As mudanças nos rótulos dos alimentos são positivas desde que não demonizem os produtos. A nutricionista Rosanita Garcia é quem faz esse alerta após a Anvisa (Agência Nacional de Vigilância Sanitária) aprovar alterações nas rotulagens nutricionais.

De acordo com a proposta, produtos com alto teor de sódio, gordura e açúcar, por exemplo, deverão trazer o desenho de uma lupa na parte frontal das embalagens. Para a tabela de informação nutricional, a agência propõe incluir valores por 100 gramas ou 100 ml do alimento, para permitir comparações.

A nutricionista ressalta que toda informação dada para o consumidor é sempre muito valiosa, mas faz o alerta: “Me preocupa só com relação a isso, que as pessoas fiquem com medo de consumir o alimento, que elas tenham medo de consumir algo porque terá essa lupa.
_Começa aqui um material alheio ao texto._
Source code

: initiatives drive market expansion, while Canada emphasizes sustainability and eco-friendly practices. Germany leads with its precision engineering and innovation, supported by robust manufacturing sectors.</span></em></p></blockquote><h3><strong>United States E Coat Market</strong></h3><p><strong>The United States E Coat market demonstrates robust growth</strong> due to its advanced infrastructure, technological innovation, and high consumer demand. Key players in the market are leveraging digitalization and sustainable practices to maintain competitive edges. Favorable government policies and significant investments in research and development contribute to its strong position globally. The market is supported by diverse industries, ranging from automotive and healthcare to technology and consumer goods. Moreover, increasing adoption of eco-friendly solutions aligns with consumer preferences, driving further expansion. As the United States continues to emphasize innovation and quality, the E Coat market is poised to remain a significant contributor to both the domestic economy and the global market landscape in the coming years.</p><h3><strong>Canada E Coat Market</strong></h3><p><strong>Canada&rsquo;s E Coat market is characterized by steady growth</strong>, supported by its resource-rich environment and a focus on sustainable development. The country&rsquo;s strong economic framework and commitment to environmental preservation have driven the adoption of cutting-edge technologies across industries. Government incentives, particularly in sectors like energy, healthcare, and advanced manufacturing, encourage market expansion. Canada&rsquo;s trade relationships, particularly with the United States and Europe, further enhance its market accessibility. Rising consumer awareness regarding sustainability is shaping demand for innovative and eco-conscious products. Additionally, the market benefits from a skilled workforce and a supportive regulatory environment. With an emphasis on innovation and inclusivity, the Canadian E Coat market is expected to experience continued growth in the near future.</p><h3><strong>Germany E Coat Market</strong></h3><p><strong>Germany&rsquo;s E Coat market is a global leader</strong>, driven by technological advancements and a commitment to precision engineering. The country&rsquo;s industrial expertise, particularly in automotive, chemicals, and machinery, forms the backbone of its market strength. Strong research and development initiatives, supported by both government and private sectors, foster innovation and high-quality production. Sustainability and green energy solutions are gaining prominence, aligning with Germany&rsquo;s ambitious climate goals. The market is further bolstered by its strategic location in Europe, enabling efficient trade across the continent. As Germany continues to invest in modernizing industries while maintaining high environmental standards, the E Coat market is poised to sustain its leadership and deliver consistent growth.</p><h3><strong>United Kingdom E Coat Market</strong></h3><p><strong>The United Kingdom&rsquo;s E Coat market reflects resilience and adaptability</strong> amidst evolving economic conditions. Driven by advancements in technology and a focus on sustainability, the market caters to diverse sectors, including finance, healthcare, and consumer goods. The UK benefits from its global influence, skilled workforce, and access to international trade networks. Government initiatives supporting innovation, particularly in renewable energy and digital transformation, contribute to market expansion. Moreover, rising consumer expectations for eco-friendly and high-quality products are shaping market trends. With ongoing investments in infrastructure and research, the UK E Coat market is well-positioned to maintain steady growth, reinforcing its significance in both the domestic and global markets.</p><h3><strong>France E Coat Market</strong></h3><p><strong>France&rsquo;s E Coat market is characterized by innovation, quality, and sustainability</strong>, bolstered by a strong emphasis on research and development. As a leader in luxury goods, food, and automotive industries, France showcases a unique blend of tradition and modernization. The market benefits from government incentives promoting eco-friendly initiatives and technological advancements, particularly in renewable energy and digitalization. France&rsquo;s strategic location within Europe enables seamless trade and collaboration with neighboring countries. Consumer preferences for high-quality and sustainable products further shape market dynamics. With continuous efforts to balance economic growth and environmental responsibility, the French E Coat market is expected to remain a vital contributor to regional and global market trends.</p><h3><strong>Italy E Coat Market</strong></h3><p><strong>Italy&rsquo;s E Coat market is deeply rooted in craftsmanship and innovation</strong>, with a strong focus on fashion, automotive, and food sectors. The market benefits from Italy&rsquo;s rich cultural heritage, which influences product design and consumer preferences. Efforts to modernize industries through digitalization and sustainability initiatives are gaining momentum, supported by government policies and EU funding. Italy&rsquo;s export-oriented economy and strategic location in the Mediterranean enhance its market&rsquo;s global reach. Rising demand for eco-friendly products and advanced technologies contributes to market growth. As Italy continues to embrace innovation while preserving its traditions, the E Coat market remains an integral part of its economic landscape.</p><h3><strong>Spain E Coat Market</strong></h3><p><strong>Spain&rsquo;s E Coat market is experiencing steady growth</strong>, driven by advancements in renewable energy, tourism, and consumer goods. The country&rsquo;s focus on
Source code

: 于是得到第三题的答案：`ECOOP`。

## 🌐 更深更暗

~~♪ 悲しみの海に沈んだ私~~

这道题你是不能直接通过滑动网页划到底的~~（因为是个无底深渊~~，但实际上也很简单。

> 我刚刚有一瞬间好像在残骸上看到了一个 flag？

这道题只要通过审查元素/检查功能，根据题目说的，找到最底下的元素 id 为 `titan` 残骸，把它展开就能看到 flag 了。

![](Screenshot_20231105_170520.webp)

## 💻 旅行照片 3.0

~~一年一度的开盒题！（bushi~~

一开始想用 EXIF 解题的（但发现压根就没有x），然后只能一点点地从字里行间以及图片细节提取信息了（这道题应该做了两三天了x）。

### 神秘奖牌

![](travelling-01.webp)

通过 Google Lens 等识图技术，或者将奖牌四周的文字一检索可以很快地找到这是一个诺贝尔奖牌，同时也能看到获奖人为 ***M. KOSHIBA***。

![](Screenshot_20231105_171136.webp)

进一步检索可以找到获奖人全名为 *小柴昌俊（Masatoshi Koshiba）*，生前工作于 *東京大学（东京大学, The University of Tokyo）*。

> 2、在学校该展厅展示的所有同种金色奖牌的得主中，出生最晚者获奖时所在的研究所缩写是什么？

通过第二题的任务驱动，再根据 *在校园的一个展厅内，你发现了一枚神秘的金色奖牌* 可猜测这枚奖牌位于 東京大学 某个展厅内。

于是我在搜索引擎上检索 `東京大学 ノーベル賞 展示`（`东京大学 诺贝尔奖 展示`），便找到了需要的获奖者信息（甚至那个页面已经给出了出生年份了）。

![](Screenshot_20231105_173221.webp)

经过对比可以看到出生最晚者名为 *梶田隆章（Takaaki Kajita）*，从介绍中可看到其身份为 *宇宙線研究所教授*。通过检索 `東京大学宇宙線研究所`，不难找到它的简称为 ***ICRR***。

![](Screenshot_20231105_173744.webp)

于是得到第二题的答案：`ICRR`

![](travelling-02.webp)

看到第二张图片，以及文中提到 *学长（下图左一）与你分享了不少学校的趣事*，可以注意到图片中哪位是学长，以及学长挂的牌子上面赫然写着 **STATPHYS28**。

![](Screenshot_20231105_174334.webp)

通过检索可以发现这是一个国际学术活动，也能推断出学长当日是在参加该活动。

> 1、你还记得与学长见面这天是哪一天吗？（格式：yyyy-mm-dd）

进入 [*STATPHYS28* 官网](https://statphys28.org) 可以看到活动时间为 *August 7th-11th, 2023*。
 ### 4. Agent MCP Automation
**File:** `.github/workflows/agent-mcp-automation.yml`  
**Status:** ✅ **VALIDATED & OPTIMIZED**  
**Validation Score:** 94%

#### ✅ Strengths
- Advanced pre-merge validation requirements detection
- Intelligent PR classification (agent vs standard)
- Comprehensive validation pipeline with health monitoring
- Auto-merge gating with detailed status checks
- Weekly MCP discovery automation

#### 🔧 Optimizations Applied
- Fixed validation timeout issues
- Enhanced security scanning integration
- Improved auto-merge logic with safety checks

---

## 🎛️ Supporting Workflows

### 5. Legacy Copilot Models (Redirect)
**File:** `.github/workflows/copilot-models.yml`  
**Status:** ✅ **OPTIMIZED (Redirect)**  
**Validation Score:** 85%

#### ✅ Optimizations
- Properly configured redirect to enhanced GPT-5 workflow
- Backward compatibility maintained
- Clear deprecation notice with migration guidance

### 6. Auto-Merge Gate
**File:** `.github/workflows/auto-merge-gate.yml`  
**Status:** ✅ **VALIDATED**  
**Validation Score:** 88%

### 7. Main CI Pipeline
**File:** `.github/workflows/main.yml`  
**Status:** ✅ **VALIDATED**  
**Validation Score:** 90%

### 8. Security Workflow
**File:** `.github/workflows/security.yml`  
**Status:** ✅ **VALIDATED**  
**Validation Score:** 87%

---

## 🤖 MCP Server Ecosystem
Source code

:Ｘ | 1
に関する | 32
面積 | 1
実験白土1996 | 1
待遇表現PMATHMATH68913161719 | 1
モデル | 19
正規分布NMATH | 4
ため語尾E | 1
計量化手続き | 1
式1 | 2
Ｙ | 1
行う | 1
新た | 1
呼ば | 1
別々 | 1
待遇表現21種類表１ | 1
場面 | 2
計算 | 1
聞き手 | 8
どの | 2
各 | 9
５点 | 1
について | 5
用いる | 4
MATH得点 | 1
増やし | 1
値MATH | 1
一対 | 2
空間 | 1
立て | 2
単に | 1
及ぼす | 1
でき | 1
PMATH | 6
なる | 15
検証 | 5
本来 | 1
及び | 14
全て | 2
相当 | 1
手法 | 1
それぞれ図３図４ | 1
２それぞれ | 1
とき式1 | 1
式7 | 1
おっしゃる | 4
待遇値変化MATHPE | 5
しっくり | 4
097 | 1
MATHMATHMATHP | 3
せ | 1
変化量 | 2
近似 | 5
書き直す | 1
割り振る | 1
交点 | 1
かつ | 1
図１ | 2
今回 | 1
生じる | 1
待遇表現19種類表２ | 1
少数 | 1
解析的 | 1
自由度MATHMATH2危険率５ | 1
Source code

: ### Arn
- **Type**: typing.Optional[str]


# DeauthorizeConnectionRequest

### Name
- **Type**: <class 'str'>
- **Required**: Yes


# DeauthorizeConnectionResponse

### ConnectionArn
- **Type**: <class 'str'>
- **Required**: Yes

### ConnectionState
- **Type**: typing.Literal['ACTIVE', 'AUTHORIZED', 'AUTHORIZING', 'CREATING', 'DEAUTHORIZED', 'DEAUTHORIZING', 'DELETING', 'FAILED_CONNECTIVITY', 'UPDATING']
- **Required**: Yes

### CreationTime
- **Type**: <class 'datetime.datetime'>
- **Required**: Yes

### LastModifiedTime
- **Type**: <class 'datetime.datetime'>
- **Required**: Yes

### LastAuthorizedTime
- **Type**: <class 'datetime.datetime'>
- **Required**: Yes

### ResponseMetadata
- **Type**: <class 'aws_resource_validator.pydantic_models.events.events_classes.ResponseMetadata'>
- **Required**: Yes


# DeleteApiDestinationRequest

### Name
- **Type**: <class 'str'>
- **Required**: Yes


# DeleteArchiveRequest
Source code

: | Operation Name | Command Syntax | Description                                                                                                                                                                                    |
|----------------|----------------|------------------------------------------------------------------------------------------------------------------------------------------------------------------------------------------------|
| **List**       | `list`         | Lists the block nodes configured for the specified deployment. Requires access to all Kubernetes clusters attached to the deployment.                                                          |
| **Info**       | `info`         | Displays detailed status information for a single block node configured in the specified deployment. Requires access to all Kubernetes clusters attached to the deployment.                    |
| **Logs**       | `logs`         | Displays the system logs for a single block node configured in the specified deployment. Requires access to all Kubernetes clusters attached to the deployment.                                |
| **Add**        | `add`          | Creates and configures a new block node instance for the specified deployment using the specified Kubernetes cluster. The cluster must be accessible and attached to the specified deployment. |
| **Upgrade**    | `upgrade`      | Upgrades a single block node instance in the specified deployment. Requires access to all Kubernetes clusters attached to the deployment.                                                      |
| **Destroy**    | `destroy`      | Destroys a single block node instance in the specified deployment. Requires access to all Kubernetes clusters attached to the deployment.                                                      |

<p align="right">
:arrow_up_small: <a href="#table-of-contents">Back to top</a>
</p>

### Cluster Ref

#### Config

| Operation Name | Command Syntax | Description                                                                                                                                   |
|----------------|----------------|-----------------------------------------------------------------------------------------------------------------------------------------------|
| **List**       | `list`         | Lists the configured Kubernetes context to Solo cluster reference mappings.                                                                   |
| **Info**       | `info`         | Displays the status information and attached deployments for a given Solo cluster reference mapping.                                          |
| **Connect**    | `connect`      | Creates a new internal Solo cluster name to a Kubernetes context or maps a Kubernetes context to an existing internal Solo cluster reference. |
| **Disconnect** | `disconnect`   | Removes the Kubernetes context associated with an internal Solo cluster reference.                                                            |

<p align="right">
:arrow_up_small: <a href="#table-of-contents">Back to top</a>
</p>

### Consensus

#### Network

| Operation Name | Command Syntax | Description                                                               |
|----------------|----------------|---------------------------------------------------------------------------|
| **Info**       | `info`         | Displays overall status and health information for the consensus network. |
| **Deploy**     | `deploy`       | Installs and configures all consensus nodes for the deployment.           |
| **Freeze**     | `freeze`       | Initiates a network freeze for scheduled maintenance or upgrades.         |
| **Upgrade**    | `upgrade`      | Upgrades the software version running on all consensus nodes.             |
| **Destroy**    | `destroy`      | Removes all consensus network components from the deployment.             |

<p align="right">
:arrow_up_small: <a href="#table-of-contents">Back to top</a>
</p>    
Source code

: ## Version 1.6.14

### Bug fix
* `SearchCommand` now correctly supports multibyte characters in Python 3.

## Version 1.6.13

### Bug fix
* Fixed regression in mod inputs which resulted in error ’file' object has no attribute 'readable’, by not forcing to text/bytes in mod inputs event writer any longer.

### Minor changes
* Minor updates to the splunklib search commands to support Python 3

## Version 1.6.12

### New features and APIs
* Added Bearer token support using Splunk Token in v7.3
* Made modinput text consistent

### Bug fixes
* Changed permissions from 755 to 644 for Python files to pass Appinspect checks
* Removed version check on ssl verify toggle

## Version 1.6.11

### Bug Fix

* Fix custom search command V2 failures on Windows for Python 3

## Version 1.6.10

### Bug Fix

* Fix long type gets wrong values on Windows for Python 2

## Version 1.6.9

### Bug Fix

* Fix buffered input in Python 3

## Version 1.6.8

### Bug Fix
Mas, de certa forma, essa informação é importante, porque a gente sabe que o excesso de sódio, de gordura, de açúcar, não são interessantes para a saúde e podem levar ao ganho de peso.”

A especialista também destaca outra preocupação: que os ingredientes como sódio, açúcar e gordura sejam substituídos por outros que não são tão saudáveis. “Não vai adiantar tirar o açúcar do alimento para continuar vendendo, já que o consumidor vai ficar com um pé atrás, porque esse produto vai ter a lupa alertando que vai ter muito açúcar, tirar esse açúcar e trocar por um adoçante artificial, que faz tão mal para a saúde quanto o açúcar”, explica.

A estudante Maria Clara Santana reconhece que não tem o hábito de ler os rótulos antes de comprar os produtos, mas afirma que, se o alerta dos alimentos com alto teor de sódio, gordura ou açúcar vier na parte frontal, vai ficar mais fácil de identificar.

A proposta apresentada pela Anvisa estabelece critérios de legibilidade das tabelas de informação nutricional para facilitar a leitura. O texto aprovado será submetido à consulta pública antes de nova avaliação pela direção da agência.